Aumenta a inadimplência das empresas brasileiras|| Foto Pixabay

O número de empresas com contas em atraso e registradas no cadastro de inadimplentes cresceu 5,02% em fevereiro na comparação com o mesmo mês de 2018.  Já o número de dívidas contraídas em nome de pessoas jurídicas avançou 1,84%. Além disso, cada empresa devedora continua acumulando, em média, duas pendências financeira, segundo a Confederação Nacional de Dirigentes Lojistas (CNDL) e Serviço de Proteção ao Crédito (SPC Brasil).

De acordo com o Indicador de Inadimplência das Empresas, o maior crescimento quanto ao número de empresas negativadas foi observado no Sudeste, com alta de 8,65%. No Sul chegou a 2,99%, no Centro-Oeste a 1,54% e no Nordeste a 1,31%. Já o Norte apresentou a menor variação entre as cinco regiões, com -0,03%.

Dados abertos por setor da economia revelam que o aumento da inadimplência foi maior entre as empresas que atuam no ramo de serviços, cujo avanço foi de 8,16% em fevereiro de 2019 na comparação com o mesmo período do ano anterior.

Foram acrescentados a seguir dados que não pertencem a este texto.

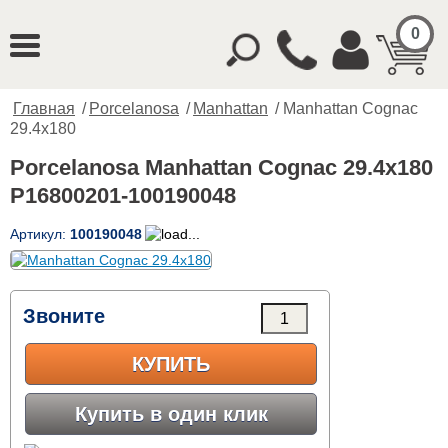
0
Главная
/
Porcelanosa
/
Manhattan
/ Manhattan Cognac
29.4x180
Porcelanosa Manhattan Cognac 29.4x180
P16800201-100190048
Артикул:
100190048
Звоните
КУПИТЬ
Купить в один клик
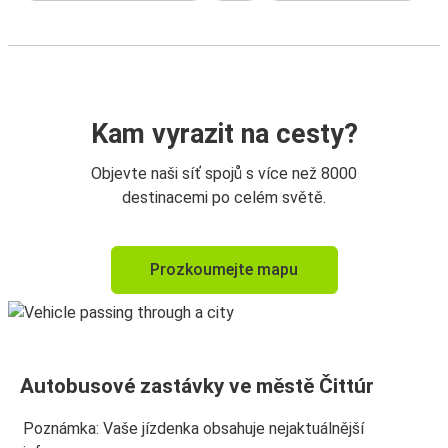
Kam vyrazit na cesty?
Objevte naši síť spojů s více než 8000
destinacemi po celém světě.
Prozkoumejte mapu
Autobusové zastávky ve městě Čittúr
Poznámka: Vaše jízdenka obsahuje nejaktuálnější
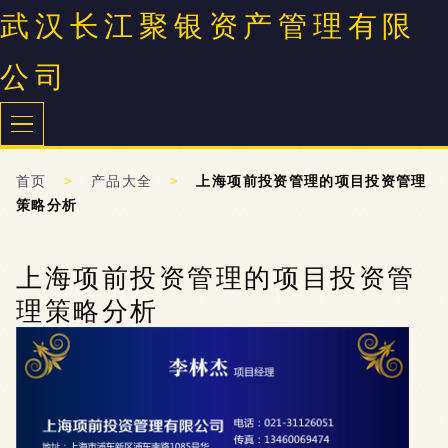
武汉长江聚银资产管理有限
公司
首页
>
产品大全
>
上海项前投资管理的项目投资管理
策略分析
上海项前投资管理的项目投资管
理策略分析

Os atrasos entre empresas do comércio cresceram 2,87%, ao passo que a indústria registrou variação de 1,91%.

SEGMENTOS POR CREDORES

Entre os segmentos credores, ou seja, empresas que deixaram de receber de outras empresas, o destaque também ficou por conta do ramo de serviços, que engloba bancos e financeiras. Em termos de participação, o setor detém a maior fatia do total de dívidas, com 69,6%. Já o comércio manteve 17,2% das dívidas de empresas e a indústria ficou com 12,4%.

Para o presidente do SPC Brasil, Roque Pellizzaro Junior, a queda da inadimplência deve-se a um cenário mais positivo em que já se observa uma melhora gradativa do faturamento de alguns setores da economia e taxas de juros mais baixas. “Apesar de as empresas ainda não terem recuperado a saúde financeira nos mesmos níveis que antecederam a crise, as vendas já começam a reagir dando fôlego maior para que elas cumpram seus compromissos”, analisa.